(Entries taken from a collection)
__________

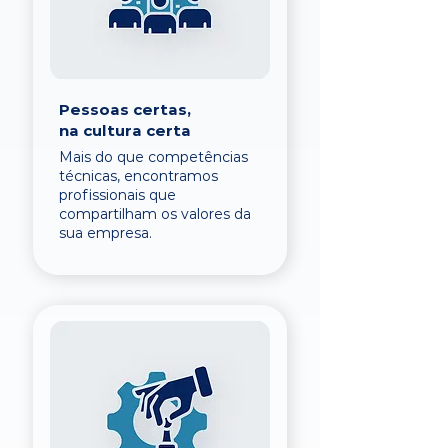
Pessoas certas,
na cultura certa
Mais do que competências
técnicas, encontramos
profissionais que
compartilham os valores da
sua empresa.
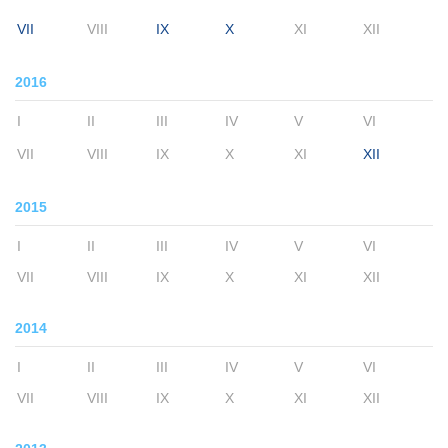
VII
VIII
IX
X
XI
XII
2016
I
II
III
IV
V
VI
VII
VIII
IX
X
XI
XII
2015
I
II
III
IV
V
VI
VII
VIII
IX
X
XI
XII
2014
I
II
III
IV
V
VI
VII
VIII
IX
X
XI
XII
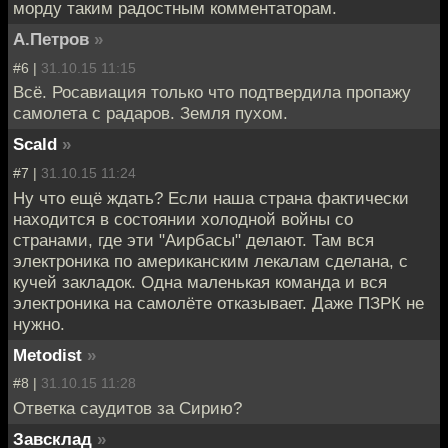
морду таким радостным комментаторам.
А.Петров
»
#6 |
31.10.15 11:15
Всё. Росавиация только что подтвердила пропажу
самолета с радаров. Земля пухом.
Scald
»
#7 |
31.10.15 11:24
Ну что ещё ждать? Если наша страна фактически
находится в состоянии холодной войны со
странами, где эти "Аирбасы" делают. Там вся
электроника по американским лекалам сделана, с
кучей закладок. Одна маленькая команда и вся
электроника на самолёте отказывает. Даже ПЗРК не
нужно.
Metodist
»
#8 |
31.10.15 11:28
Ответка саудитов за Сирию?
Завсклад
»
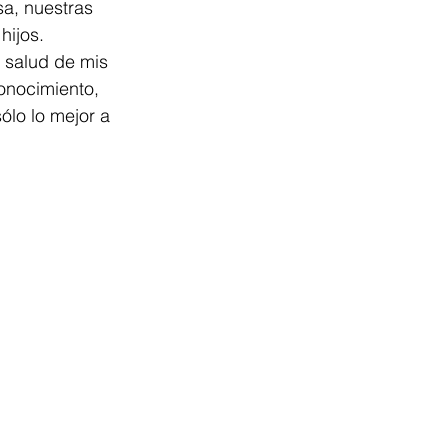
a, nuestras 
hijos.
 salud de mis 
onocimiento, 
ólo lo mejor a 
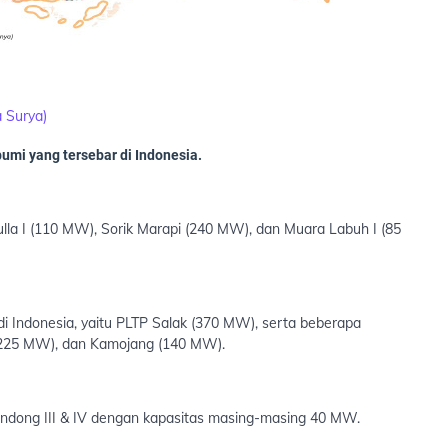
a Surya)
bumi yang tersebar di Indonesia.
lla I (110 MW), Sorik Marapi (240 MW), dan Muara Labuh I (85
di Indonesia, yaitu PLTP Salak (370 MW), serta beberapa
 (225 MW), dan Kamojang (140 MW).
hendong III & IV dengan kapasitas masing-masing 40 MW.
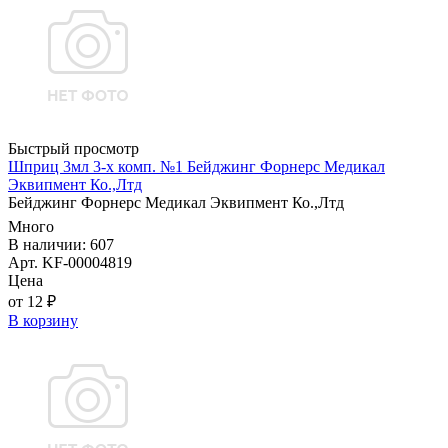
Быстрый просмотр
Шприц 3мл 3-х комп. №1 Бейджинг Форнерс Медикал
Эквипмент Ко.,Лтд
Бейджинг Форнерс Медикал Эквипмент Ко.,Лтд
Много
В наличии: 607
Арт. KF-00004819
Цена
от 12 ₽
В корзину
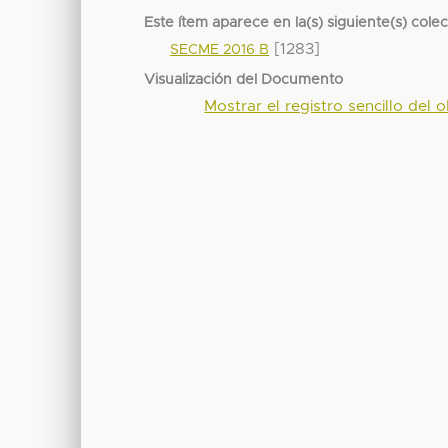
Este ítem aparece en la(s) siguiente(s) cole
[1283]
SECME 2016 B
Visualización del Documento
Mostrar el registro sencillo del o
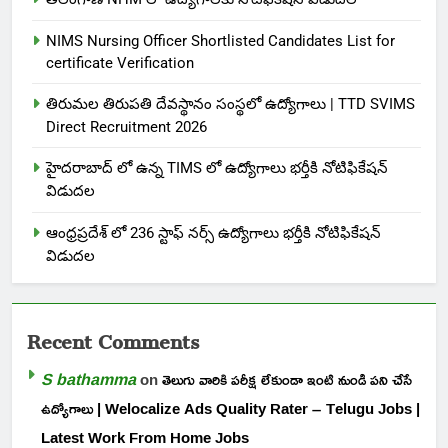
NIMS Nursing Officer Shortlisted Candidates List for
certificate Verification
తిరుమల తిరుపతి దేవస్థానం సంస్థలో ఉద్యోగాలు | TTD SVIMS
Direct Recruitment 2026
హైదరాబాద్ లో ఉన్న TIMS లో ఉద్యోగాలు భర్తీకి నోటిఫికేషన్
విడుదల
ఆంధ్రప్రదేశ్ లో 236 స్టాఫ్ నర్స్ ఉద్యోగాలు భర్తీకి నోటిఫికేషన్
విడుదల
Recent Comments
S bathamma
on
తెలుగు వారికి పరీక్ష లేకుండా ఇంటి నుండి పని చేసే
ఉద్యోగాలు | Welocalize Ads Quality Rater – Telugu Jobs |
Latest Work From Home Jobs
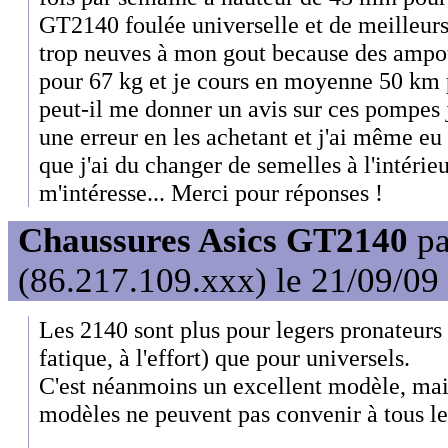
GT2140 foulée universelle et de meilleurs
trop neuves à mon gout because des ampo
pour 67 kg et je cours en moyenne 50 km 
peut-il me donner un avis sur ces pompes j'
une erreur en les achetant et j'ai même eu
que j'ai du changer de semelles à l'intérieu
m'intéresse... Merci pour réponses !
Chaussures Asics GT2140
p
(86.217.109.xxx) le 21/09/09
Les 2140 sont plus pour legers pronateurs 
fatique, à l'effort) que pour universels.
C'est néanmoins un excellent modèle, mai
modèles ne peuvent pas convenir à tous le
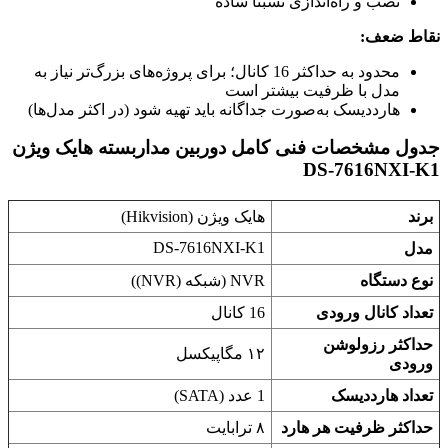
نصب و راه‌اندازی نسبتاً ساده
نقاط ضعف:
محدود به حداکثر 16 کانال؛ برای پروژه‌های بزرگ‌تر نیاز به
مدل با ظرفیت بیشتر است
هارددیسک به‌صورت جداگانه باید تهیه شود (در اکثر مدل‌ها)
جدول مشخصات فنی کامل دوربین مداربسته هایک ویژن
DS-7616NXI-K1
برند
هایک ویژن (Hikvision)
DS-7616NXI-K1
مدل
نوع دستگاه
NVR (شبکه (NVR))
تعداد کانال ورودی
16 کانال
حداکثر رزولوشن
۱۲ مگاپیکسل
ورودی
تعداد هارددیسک
1 عدد (SATA)
حداکثر ظرفیت هر هارد
۸ ترابایت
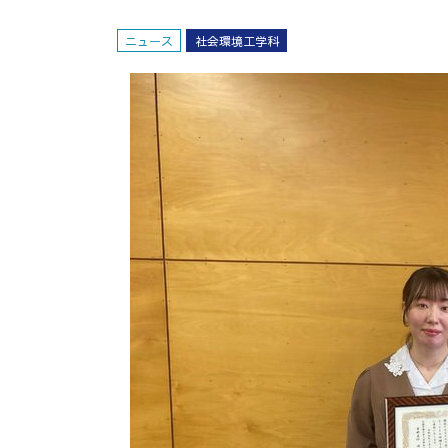
ニュース
社会環境工学科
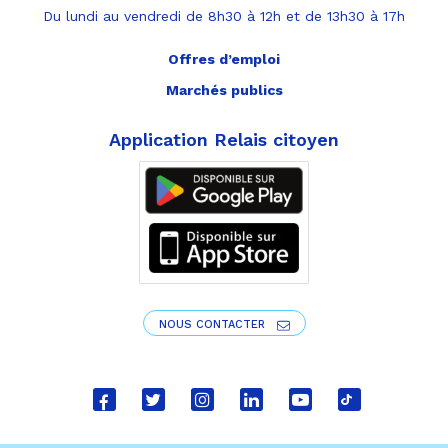
Du lundi au vendredi de 8h30 à 12h et de 13h30 à 17h
Offres d’emploi
Marchés publics
Application Relais citoyen
NOUS CONTACTER
Lien
Lien
Lien
Lien
Lien
Lien
vers
vers
vers
vers
vers
vers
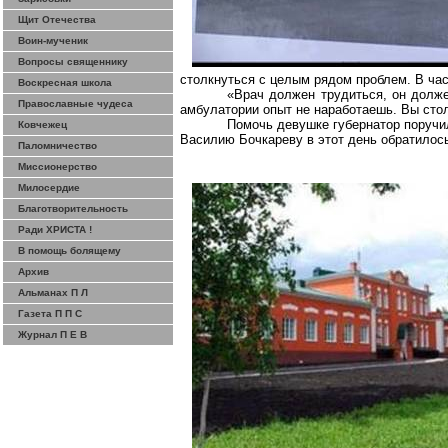
Щит Отечества
Воин-мученик
Вопросы священнику
столкнуться с целым рядом проблем. В час
Воскресная школа
«Врач должен трудиться, он долже
Православные чудеса
амбулатории опыт не наработаешь. Вы стол
Помочь девушке губернатор поручил
Ковчежец
Василию Бочкареву в этот день обратилос
Паломничество
Миссионерство
Милосердие
Благотворительность
Ради ХРИСТА !
В помощь болящему
Архив
Альманах П Л
Газета П П С
Журнал П Е В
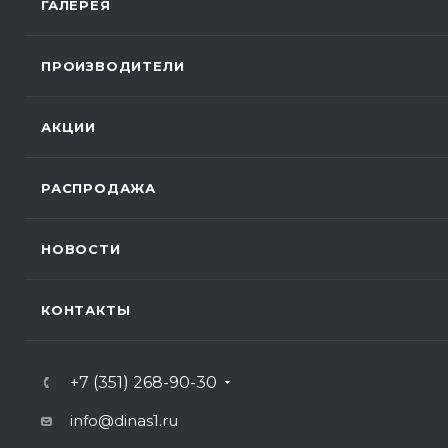
ГАЛЕРЕЯ
ПРОИЗВОДИТЕЛИ
АКЦИИ
РАСПРОДАЖА
НОВОСТИ
КОНТАКТЫ
+7 (351) 268-90-30
info@dinas1.ru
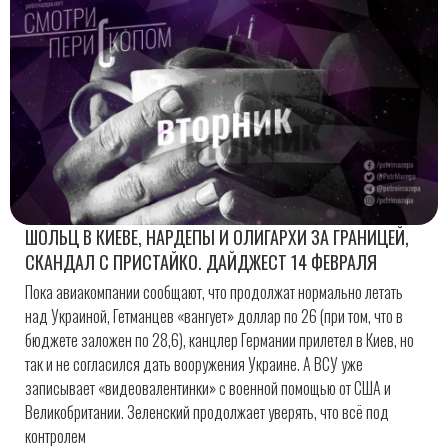
ШОЛЬЦ В КИЕВЕ, НАРДЕПЫ И ОЛИГАРХИ ЗА ГРАНИЦЕЙ,
СКАНДАЛ С ПРИСТАЙКО. ДАЙДЖЕСТ 14 ФЕВРАЛЯ
Пока авиакомпании сообщают, что продолжат нормально летать
над Украиной, Гетманцев «вангует» доллар по 26 (при том, что в
бюджете заложен по 28,6), канцлер Германии прилетел в Киев, но
так и не согласился дать вооружения Украине. А ВСУ уже
записывает «видеовалентинки» с военной помощью от США и
Великобритании. Зеленский продолжает уверять, что всё под
контролем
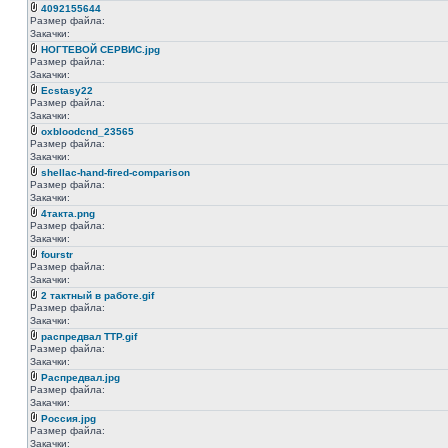
4092155644
Размер файла:
Закачки:
НОГТЕВОЙ СЕРВИС.jpg
Размер файла:
Закачки:
Ecstasy22
Размер файла:
Закачки:
oxbloodcnd_23565
Размер файла:
Закачки:
shellac-hand-fired-comparison
Размер файла:
Закачки:
4такта.png
Размер файла:
Закачки:
fourstr
Размер файла:
Закачки:
2 тактный в работе.gif
Размер файла:
Закачки:
распредвал ТТР.gif
Размер файла:
Закачки:
Распредвал.jpg
Размер файла:
Закачки:
Россия.jpg
Размер файла:
Закачки:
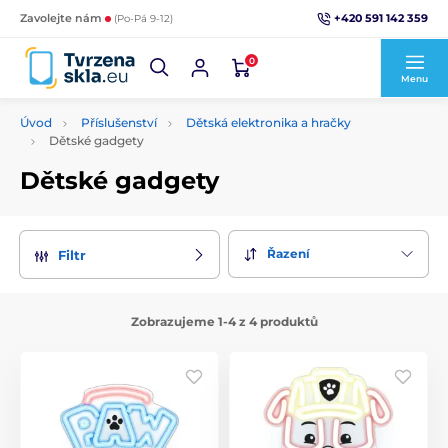
+420 591 142 359
Zavolejte nám
(Po-Pá 9-12)
0
Menu
Úvod
Příslušenství
Dětská elektronika a hračky
Dětské gadgety
Dětské gadgety
Řazení
Filtr
Zobrazujeme 1-4 z 4 produktů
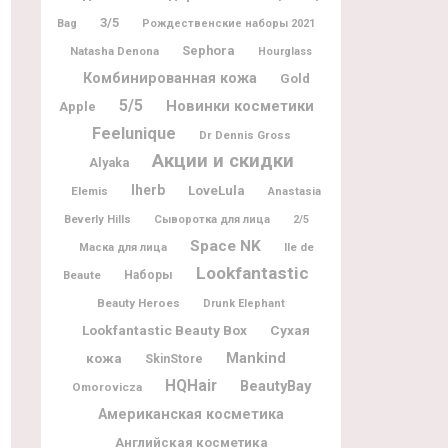
3/5
Bag
Рождественские наборы 2021
Sephora
Natasha Denona
Hourglass
Комбинированная кожа
Gold
5/5
Новинки косметики
Apple
Feelunique
Dr Dennis Gross
Акции и скидки
Alyaka
Iherb
LoveLula
Elemis
Anastasia
Beverly Hills
Сыворотка для лица
2/5
Space NK
Ile de
Маска для лица
Lookfantastic
Beaute
Наборы
Beauty Heroes
Drunk Elephant
Lookfantastic Beauty Box
Сухая
Mankind
кожа
SkinStore
HQHair
BeautyBay
Omorovicza
Американская косметика
Английская косметика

__________

__What is being asked__. Please retype the whole of the data precisely, omitting pictures.

__The completed task__.
Pessoas certas,
na cultura certa
Mais do que competências
técnicas, encontramos
profissionais que
compartilham os valores da
sua empresa.
VII
VIII
IX
X
XI
XII
2016
I
II
III
IV
V
VI
VII
VIII
IX
X
XI
XII
2015
I
II
III
IV
V
VI
VII
VIII
IX
X
XI
XII
2014
I
II
III
IV
V
VI
VII
VIII
IX
X
XI
XII
морду таким радостным комментаторам.
А.Петров
»
#6 |
31.10.15 11:15
Всё. Росавиация только что подтвердила пропажу
самолета с радаров. Земля пухом.
Scald
»
#7 |
31.10.15 11:24
Ну что ещё ждать? Если наша страна фактически
находится в состоянии холодной войны со
странами, где эти "Аирбасы" делают. Там вся
электроника по американским лекалам сделана, с
кучей закладок. Одна маленькая команда и вся
электроника на самолёте отказывает. Даже ПЗРК не
нужно.
Metodist
»
#8 |
31.10.15 11:28
Ответка саудитов за Сирию?
Завсклад
»
a, nuestras 
hijos.
 salud de mis 
onocimiento, 
ólo lo mejor a 
a Surya)
bumi yang tersebar di Indonesia.
lla I (110 MW), Sorik Marapi (240 MW), dan Muara Labuh I (85
di Indonesia, yaitu PLTP Salak (370 MW), serta beberapa
 (225 MW), dan Kamojang (140 MW).
hendong III & IV dengan kapasitas masing-masing 40 MW.
Быстрый просмотр
Шприц 3мл 3-х комп. №1 Бейджинг Форнерс Медикал
Эквипмент Ко.,Лтд
Бейджинг Форнерс Медикал Эквипмент Ко.,Лтд
Много
В наличии: 607
Арт. KF-00004819
Цена
от 12 ₽
В корзину
Este ítem aparece en la(s) siguiente(s) cole
[1283]
SECME 2016 B
Visualización del Documento
Mostrar el registro sencillo del o
NIMS Nursing Officer Shortlisted Candidates List for
certificate Verification
తిరుమల తిరుపతి దేవస్థానం సంస్థలో ఉద్యోగాలు | TTD SVIMS
Direct Recruitment 2026
హైదరాబాద్ లో ఉన్న TIMS లో ఉద్యోగాలు భర్తీకి నోటిఫికేషన్
విడుదల
ఆంధ్రప్రదేశ్ లో 236 స్టాఫ్ నర్స్ ఉద్యోగాలు భర్తీకి నోటిఫికేషన్
విడుదల
Recent Comments
S bathamma
on
తెలుగు వారికి పరీక్ష లేకుండా ఇంటి నుండి పని చేసే
ఉద్యోగాలు | Welocalize Ads Quality Rater – Telugu Jobs |
Latest Work From Home Jobs
GT2140 foulée universelle et de meilleurs
trop neuves à mon gout because des ampo
pour 67 kg et je cours en moyenne 50 km 
peut-il me donner un avis sur ces pompes j'
une erreur en les achetant et j'ai même eu
que j'ai du changer de semelles à l'intérieu
m'intéresse... Merci pour réponses !
Chaussures Asics GT2140
p
(86.217.109.xxx) le 21/09/09
Les 2140 sont plus pour legers pronateurs 
fatique, à l'effort) que pour universels.
C'est néanmoins un excellent modèle, mai
modèles ne peuvent pas convenir à tous le
نصب و راه‌اندازی نسبتاً ساده
نقاط ضعف:
محدود به حداکثر 16 کانال؛ برای پروژه‌های بزرگ‌تر نیاز به
مدل با ظرفیت بیشتر است
هارددیسک به‌صورت جداگانه باید تهیه شود (در اکثر مدل‌ها)
جدول مشخصات فنی کامل دوربین مداربسته هایک ویژن
DS-7616NXI-K1
برند
هایک ویژن (Hikvision)
DS-7616NXI-K1
مدل
نوع دستگاه
NVR (شبکه (NVR))
تعداد کانال ورودی
16 کانال
حداکثر رزولوشن
۱۲ مگاپیکسل
ورودی
تعداد هارددیسک
1 عدد (SATA)
حداکثر ظرفیت هر هارد
۸ ترابایت
ニュース
社会環境工学科
Du lundi au vendredi de 8h30 à 12h et de 13h30 à 17h
Offres d’emploi
Marchés publics
Application Relais citoyen
NOUS CONTACTER
Lien
Lien
Lien
Lien
Lien
Lien
vers
vers
vers
vers
vers
vers
Щит Отечества
Воин-мученик
Вопросы священнику
столкнуться с целым рядом проблем. В час
Воскресная школа
«Врач должен трудиться, он долже
Православные чудеса
амбулатории опыт не наработаешь. Вы стол
Помочь девушке губернатор поручил
Ковчежец
Василию Бочкареву в этот день обратилос
Паломничество
Миссионерство
Милосердие
Благотворительность
Ради ХРИСТА !
В помощь болящему
Архив
Альманах П Л
Газета П П С
Журнал П Е В
ГАЛЕРЕЯ
ПРОИЗВОДИТЕЛИ
АКЦИИ
РАСПРОДАЖА
НОВОСТИ
КОНТАКТЫ
+7 (351) 268-90-30
info@dinas1.ru
ШОЛЬЦ В КИЕВЕ, НАРДЕПЫ И ОЛИГАРХИ ЗА ГРАНИЦЕЙ,
СКАНДАЛ С ПРИСТАЙКО. ДАЙДЖЕСТ 14 ФЕВРАЛЯ
Пока авиакомпании сообщают, что продолжат нормально летать
над Украиной, Гетманцев «вангует» доллар по 26 (при том, что в
бюджете заложен по 28,6), канцлер Германии прилетел в Киев, но
так и не согласился дать вооружения Украине. А ВСУ уже
записывает «видеовалентинки» с военной помощью от США и
Великобритании. Зеленский продолжает уверять, что всё под
контролем
4092155644
Размер файла:
Закачки:
НОГТЕВОЙ СЕРВИС.jpg
Размер файла:
Закачки:
Ecstasy22
Размер файла:
Закачки:
oxbloodcnd_23565
Размер файла:
Закачки:
shellac-hand-fired-comparison
Размер файла:
Закачки:
4такта.png
Размер файла:
Закачки:
fourstr
Размер файла:
Закачки:
2 тактный в работе.gif
Размер файла:
Закачки:
распредвал ТТР.gif
Размер файла:
Закачки:
Распредвал.jpg
Размер файла:
Закачки:
Россия.jpg
Размер файла:
Закачки:
+420 591 142 359
Zavolejte nám
(Po-Pá 9-12)
0
Menu
Úvod
Příslušenství
Dětská elektronika a hračky
Dětské gadgety
Dětské gadgety
Řazení
Filtr
Zobrazujeme 1-4 z 4 produktů
3/5
Bag
Рождественские наборы 2021
Sephora
Natasha Denona
Hourglass
Комбинированная кожа
Gold
5/5
Новинки косметики
Apple
Feelunique
Dr Dennis Gross
Акции и скидки
Alyaka
Iherb
LoveLula
Elemis
Anastasia
Beverly Hills
Сыворотка для лица
2/5
Space NK
Ile de
Маска для лица
Lookfantastic
Beaute
Наборы
Beauty Heroes
Drunk Elephant
Lookfantastic Beauty Box
Сухая
Mankind
кожа
SkinStore
HQHair
BeautyBay
Omorovicza
Американская косметика
Английская косметика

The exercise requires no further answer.